The BA-I (sometimes BAI) is a Soviet three-axle armoured car. Only 82 vehicles of this type were built in 1932–1934, nevertheless the design initiated a series of heavy armoured cars of Izhorskij plant: BA-3, BA-6, BA-9, and BA-10. Some vehicles were used in World War II, despite being obsolete at the time.

==Background==
In 1931, the first Soviet 6x4 chassis was created, a design based on adding Timken tandem rear axles to the American Ford AA chassis, and because of that called Ford-Timken. This immediately initiated the development of armoured cars. By the end of the year assembly was taking place at the plant "Gudok Oktyabrya" in Kanavin, near Nizhniy Novgorod. In autumn of the same year at the Repair Base of Nº2 in Moscow hull from the BA-27 armoured car was first attached to the new chassis. About 20 such cars were built, having the designation BA-27M. At the same time, and with the same chassis, but at the Izhorskij plant, several dozen D-13 armoured cars were built, developed by N. I. Dyrenkov.

In 1932, engineer P. N. Syachentov, known for his development of the artillery, designed the universal armoured car BAD-2, which was both amphibious and capable of driving the railroad track. A single copy was built, but not accepted for manufacturing.

==Design==
The body and the layout of the components and assemblies of the armored car bear great similarity to the American armored car T4 (M1), released in 1931.

In 1932, at the Izhorskij plant, the armoured car BA-I (I stands for Izhorskij) was developed by A. D. Kuzmin.
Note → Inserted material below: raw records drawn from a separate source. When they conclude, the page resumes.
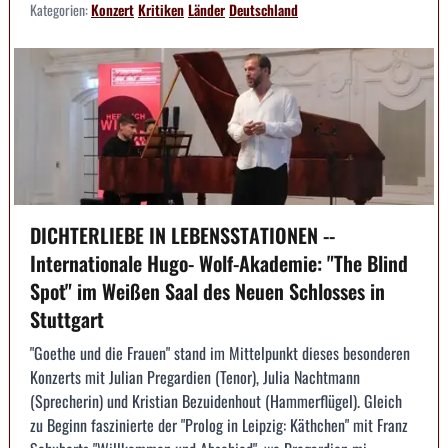
Kategorien:
Konzert
Kritiken
Länder
Deutschland
DICHTERLIEBE IN LEBENSSTATIONEN --
Internationale Hugo- Wolf-Akademie: "The Blind
Spot" im Weißen Saal des Neuen Schlosses in
Stuttgart
"Goethe und die Frauen" stand im Mittelpunkt dieses besonderen
Konzerts mit Julian Pregardien (Tenor), Julia Nachtmann
(Sprecherin) und Kristian Bezuidenhout (Hammerflügel). Gleich
zu Beginn faszinierte der "Prolog in Leipzig: Käthchen" mit Franz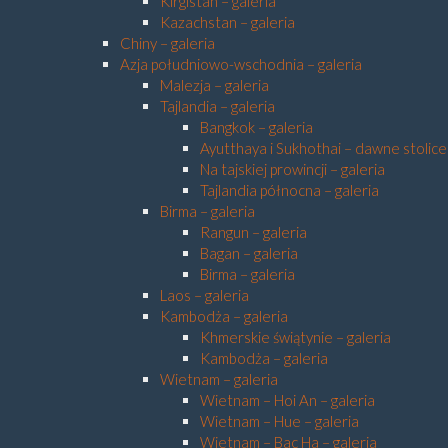
Kirgistan – galeria
Kazachstan – galeria
Chiny – galeria
Azja południowo-wschodnia – galeria
Malezja – galeria
Tajlandia – galeria
Bangkok – galeria
Ayutthaya i Sukhothai – dawne stolice 
Na tajskiej prowincji – galeria
Tajlandia północna – galeria
Birma – galeria
Rangun – galeria
Bagan – galeria
Birma – galeria
Laos – galeria
Kambodża – galeria
Khmerskie świątynie – galeria
Kambodża – galeria
Wietnam – galeria
Wietnam – Hoi An – galeria
Wietnam – Hue – galeria
Wietnam – Bac Ha – galeria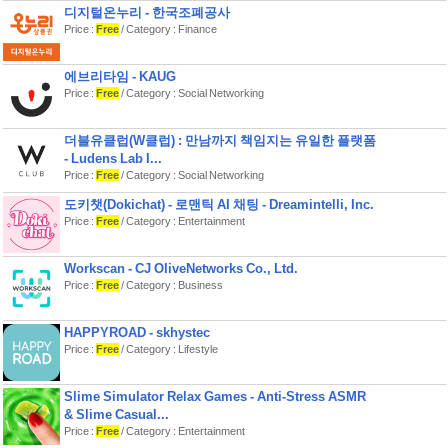
디지털온누리 - 한국조폐공사
이용 가능 조건
Price :
Free
/ Category : Finance
- 셋톱박스: UHD2, UHD3, UHD4K,
UHD4T 사운드다 블랙, 사운드바 블랙
2
에브리타임 - KAUG
- 통신사: U+, SKT, KT, 알뜰폰
Price :
Free
/ Category : Social Networking
- 모바일기기: 스마트폰, 태블릿
주관
더블유클럽(W클럽) : 만남까지 책임지는 유일한 플랫폼
서울시 용산구 한강대로 32 ㈜LG유플
- Ludens Lab I...
러스
Price :
Free
/ Category : Social Networking
문의
도키챗(Dokichat) - 로맨틱 AI 채팅 - Dreamintelli, Inc.
LG유플러스 고객센터 1544-0010(유
Price :
Free
/ Category : Entertainment
Workscan - CJ OliveNetworks Co., Ltd.
Price :
Free
/ Category : Business
HAPPYROAD - skhystec
Price :
Free
/ Category : Lifestyle
Slime Simulator Relax Games - Anti-Stress ASMR
& Slime Casual...
Price :
Free
/ Category : Entertainment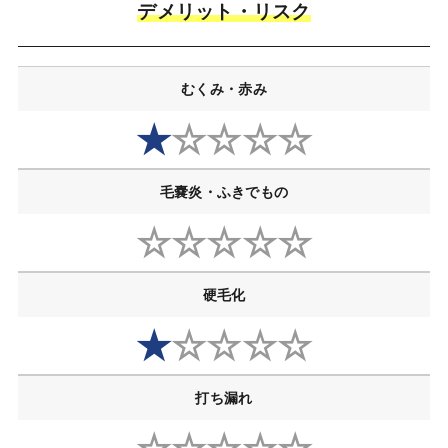
デメリット・リスク
むくみ・赤み
★
☆☆☆☆
毛嚢炎・ふきでもの
☆☆☆☆☆
硬毛化
★
☆☆☆☆
打ち漏れ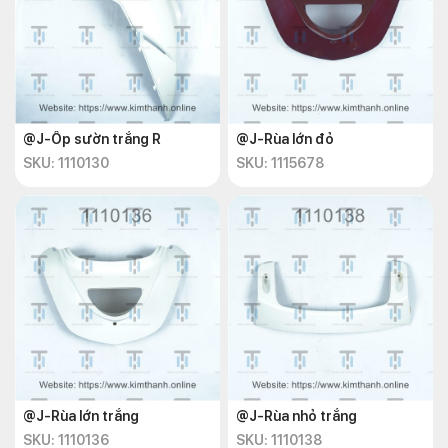
@J-Ốp sườn trắng R
@J-Rùa lớn đỏ
SKU: 1110130
SKU: 1115678
@J-Rùa lớn trắng
@J-Rùa nhỏ trắng
SKU: 1110136
SKU: 1110138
In some publications the name of this machine is written together - BAI. It used the same triaxial Ford-Timken chassis as its predecessors.

The hull was welded together - an advanced technology for the time. Due to the "stepped" form of the roof on the hull it was possible to place turret lower, substantially reducing the overall height of combat vehicle. In the cylindrical welded turret, there was a 37 mm gun with 34 rounds (similarly to earlier BA-27 armored car), and a DT machine gun on a separate ball mount. The second DT was placed in the frontal sheet to the right of the driver. There were doors in the hull and in the rear for crew evacuation.

An interesting idea that was borrowed from the earlier D-13 armoured car was mounting of spare wheels just next to the front wheels and only slightly higher. These helped when crossing trenches and rugged terrain. An innovation was the possibility to convert vehicle to a half-track by fitting auxiliary ("Overall") tracks to the rear pair of dual tandem wheels. Additionally some vehicles were equipped with radio. All three of these ideas were subsequently used in all succeeding designs, including the BA-10.

A version has been developed using an improved GAZ-AAA chassis.
Also a prototype railway BA-IZD variant was created, but was not accepted for production.